Hasil Pemilu di Thailand dan Turki Jadi Bukti Keinginan Penduduk Lepas Dari Petahana



KONTAN.CO.ID - BANGKOK. Hasil pemilihan umum (pemilu) di Thailand dan Turki akhir pekan kemarin menjadi bukti bahwa petahana tak selamanya memiliki karpet merah untuk melanjutkan kekuasaannya. Kinerja historis para calon tetap menjadi perhatian publik.

Seperti diketahui, hasil pemilu di Thailand telah memenangkan partai-partai oposisi pemerintahan, Partai Move Forward (MFP) yang liberal dan Partai Pheu Thai yang populis berada jauh di depan dengan 99% suara telah dihitung. 

Meskipun demikian, hasil tersebut masih jauh dari kepastian apakah keduanya akan membentuk pemerintahan berikutnya. Menyusul, peraturan parlementer yang ditulis oleh militer setelah kudeta tahun 2014 yang condong ke militer.

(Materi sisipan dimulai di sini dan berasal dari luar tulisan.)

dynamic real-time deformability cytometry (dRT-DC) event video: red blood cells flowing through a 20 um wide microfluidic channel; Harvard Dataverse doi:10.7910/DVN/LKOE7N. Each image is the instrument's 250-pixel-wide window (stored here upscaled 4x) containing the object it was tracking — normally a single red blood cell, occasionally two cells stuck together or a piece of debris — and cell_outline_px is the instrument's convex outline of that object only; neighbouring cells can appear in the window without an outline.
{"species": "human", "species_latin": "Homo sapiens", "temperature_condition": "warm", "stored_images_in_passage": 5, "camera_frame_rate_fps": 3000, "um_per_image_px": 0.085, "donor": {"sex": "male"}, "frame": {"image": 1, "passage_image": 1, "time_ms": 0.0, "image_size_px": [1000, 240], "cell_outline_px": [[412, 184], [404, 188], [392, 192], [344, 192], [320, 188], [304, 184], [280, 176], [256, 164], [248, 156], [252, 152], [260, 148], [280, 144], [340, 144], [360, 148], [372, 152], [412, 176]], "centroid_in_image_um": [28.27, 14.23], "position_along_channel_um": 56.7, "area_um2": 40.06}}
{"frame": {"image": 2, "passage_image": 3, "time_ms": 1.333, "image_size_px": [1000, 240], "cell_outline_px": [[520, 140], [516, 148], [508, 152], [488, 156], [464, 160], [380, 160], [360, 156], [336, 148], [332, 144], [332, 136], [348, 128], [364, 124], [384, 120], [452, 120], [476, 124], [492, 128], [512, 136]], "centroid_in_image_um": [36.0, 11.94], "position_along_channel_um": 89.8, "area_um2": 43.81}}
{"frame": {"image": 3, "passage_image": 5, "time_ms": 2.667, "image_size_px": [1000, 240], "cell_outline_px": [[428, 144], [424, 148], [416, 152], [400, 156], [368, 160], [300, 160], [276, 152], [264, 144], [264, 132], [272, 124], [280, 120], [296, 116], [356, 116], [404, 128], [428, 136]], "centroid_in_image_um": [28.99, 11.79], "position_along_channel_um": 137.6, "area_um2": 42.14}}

Baca Juga: Mantan PM Thaksin Umumkan Kembali dari Pengasingan Jelang Pemilu yang Menentukan

Hasil tersebut menunjukkan penolakan yang jelas terhadap dua partai yang berpihak pada militer dari pemerintahan saat ini, dan Perdana Menteri Prayuth Chan-ocha, yang memimpin kudeta yang menggulingkan pemerintahan terpilih pada tahun 2014. Koalisi pemerintahan hanya memenangkan 15% kursi.

"Mayoritas suara mencerminkan kebutuhan untuk melepaskan diri dari rezim Prayuth, dan kerinduan akan perubahan," kata Prajak Kongkirati, ilmuwan politik dari Universitas Thammasat dikutip dari BBC, Senin (15/5).

Menariknya, Komisi Pemilihan Thailand (ECT) mengatakan partisipasi pemilih adalah rekor tertinggi sebesar 75,2%. Para pemilih menyampaikan teguran keras terhadap kemapanan yang didukung militer yang telah memerintah sejak kudeta 2014.

Dulu tidak terpikirkan bahwa Move Forward, sebuah partai yang menyerukan perubahan besar-besaran pada birokrasi Thailand, ekonominya, peran militer, dan bahkan undang-undang yang melindungi monarki, dapat memenangkan lebih banyak kursi dan suara daripada para pesaingnya.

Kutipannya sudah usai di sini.